- X
Numeric matrix. Vectors will be coerced to matrix with as.matrix
(if this is possible)
- Y
Numeric matrix. Vectors will be coerced to matrix with as.matrix
(if this is possible)
- a
Vector of positive integers. Denotes the numbers of joint components to consider.
- ax
Vector of non-negative integers. Denotes the numbers of X-specific components to consider.
- ay
Vector of non-negative integers.
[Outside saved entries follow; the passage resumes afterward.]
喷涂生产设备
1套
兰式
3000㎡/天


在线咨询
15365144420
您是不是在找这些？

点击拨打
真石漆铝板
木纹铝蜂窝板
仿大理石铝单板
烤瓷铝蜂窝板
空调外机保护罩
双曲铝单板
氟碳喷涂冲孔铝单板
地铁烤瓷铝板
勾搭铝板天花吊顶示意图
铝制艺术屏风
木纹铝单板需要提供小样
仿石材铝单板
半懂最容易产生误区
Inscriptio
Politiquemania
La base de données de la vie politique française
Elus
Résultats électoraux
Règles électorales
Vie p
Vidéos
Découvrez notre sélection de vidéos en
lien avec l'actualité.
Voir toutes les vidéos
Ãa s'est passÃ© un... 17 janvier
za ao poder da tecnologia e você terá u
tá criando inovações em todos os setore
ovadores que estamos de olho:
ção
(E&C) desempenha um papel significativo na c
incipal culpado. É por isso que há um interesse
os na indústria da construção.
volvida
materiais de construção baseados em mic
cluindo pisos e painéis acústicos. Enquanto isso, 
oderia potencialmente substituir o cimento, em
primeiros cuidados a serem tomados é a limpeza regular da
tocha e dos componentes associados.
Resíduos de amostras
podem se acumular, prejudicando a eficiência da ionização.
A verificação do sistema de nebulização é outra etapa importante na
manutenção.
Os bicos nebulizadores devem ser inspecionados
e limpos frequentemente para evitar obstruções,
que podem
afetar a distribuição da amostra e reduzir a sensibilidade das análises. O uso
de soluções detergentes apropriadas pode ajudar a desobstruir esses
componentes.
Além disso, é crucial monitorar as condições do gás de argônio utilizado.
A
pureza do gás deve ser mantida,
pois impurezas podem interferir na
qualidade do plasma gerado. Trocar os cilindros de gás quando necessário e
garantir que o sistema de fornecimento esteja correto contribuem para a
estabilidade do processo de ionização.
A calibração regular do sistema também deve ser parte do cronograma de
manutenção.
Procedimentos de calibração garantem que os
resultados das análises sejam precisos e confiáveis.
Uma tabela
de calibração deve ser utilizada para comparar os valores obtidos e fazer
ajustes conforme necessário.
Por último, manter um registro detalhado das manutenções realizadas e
Denotes the numbers of Y-specific components to consider.
- nr_folds
Positive integer. Number of folds to consider. Note: kcv=N
gives leave-one-out CV. Note that CV with less than two folds does not make sense.
- nr_cores
Positive integer. Number of cores to use for CV. You might want to use detectCores()
. Defaults to 1.
- stripped
Logical. Use the stripped version of o2m (usually when cross-validating)?
- p_thresh
Integer. If X
has more than p_thresh
columns, a power method optimization is used, see o2m2
- seed
Integer. A random seed to make the analysis reproducible.
- q_thresh
Integer. If Y
has more than q_thresh
columns, a power method optimization is used, see o2m2
- tol
Double. Threshold for which the NIPALS method is deemed converged. Must be positive.
- max_iterations
Integer. Maximum number of iterations for the NIPALS method.